Required work
Return every text line of the listing below word for word, leaving out the pictures.

Input records
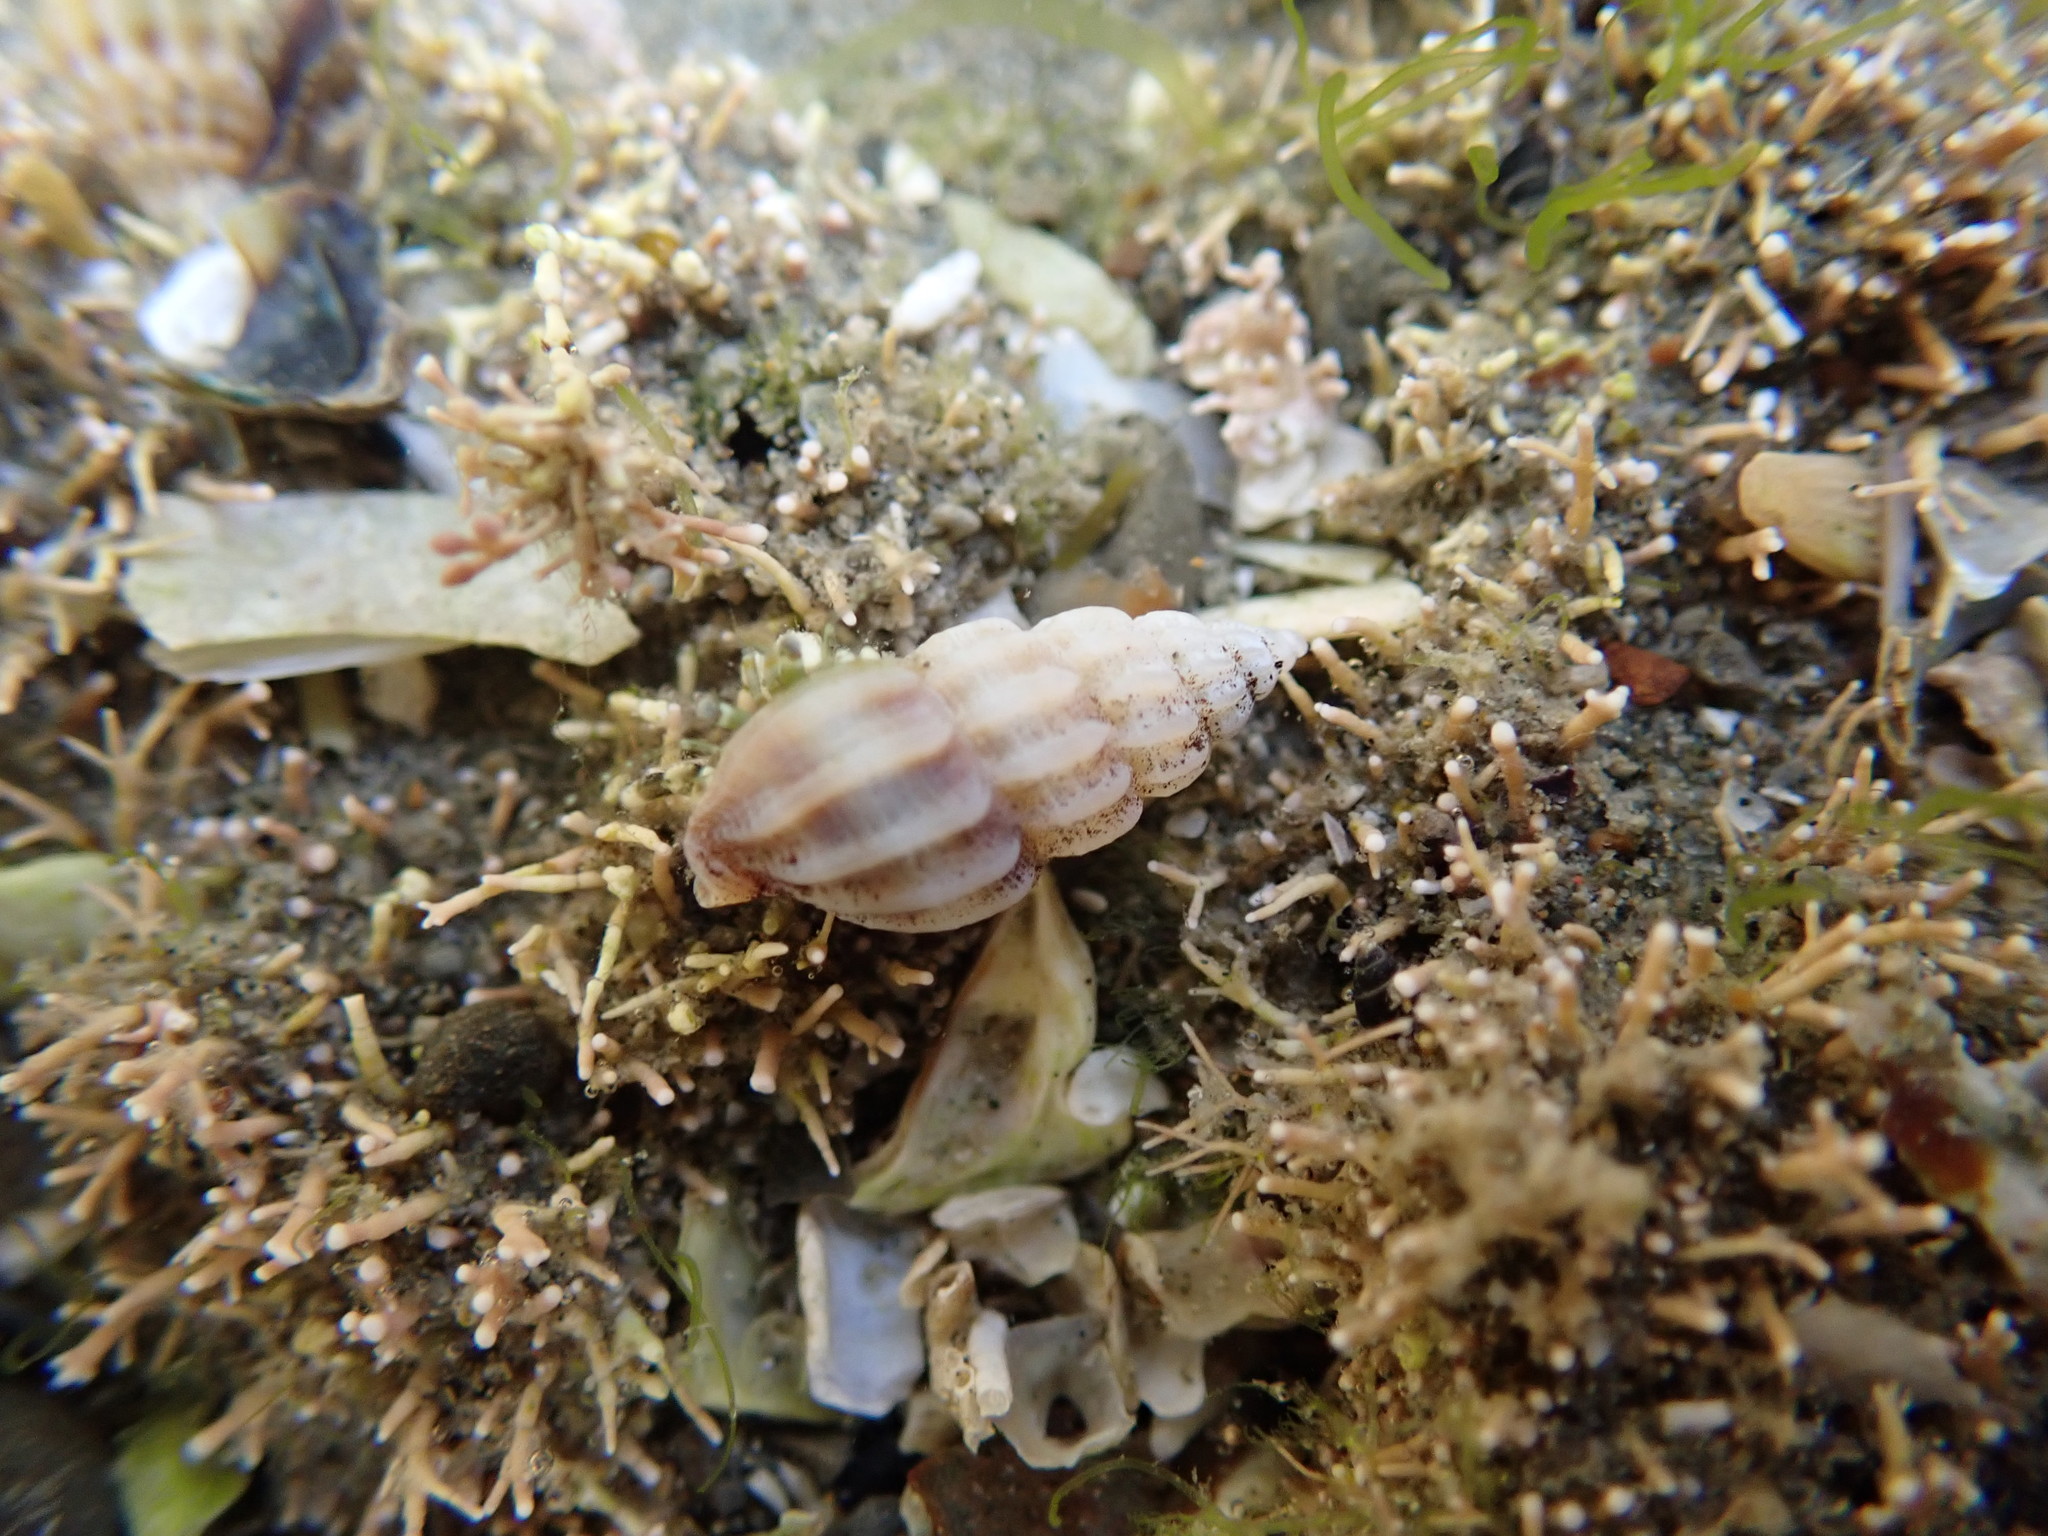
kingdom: Animalia
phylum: Mollusca
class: Gastropoda
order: Neogastropoda
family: Mangeliidae
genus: Neoguraleus
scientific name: Neoguraleus interruptus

Task solution
kingdom: Animalia
phylum: Mollusca
class: Gastropoda
order: Neogastropoda
family: Mangeliidae
genus: Neoguraleus
scientific name: Neoguraleus interruptus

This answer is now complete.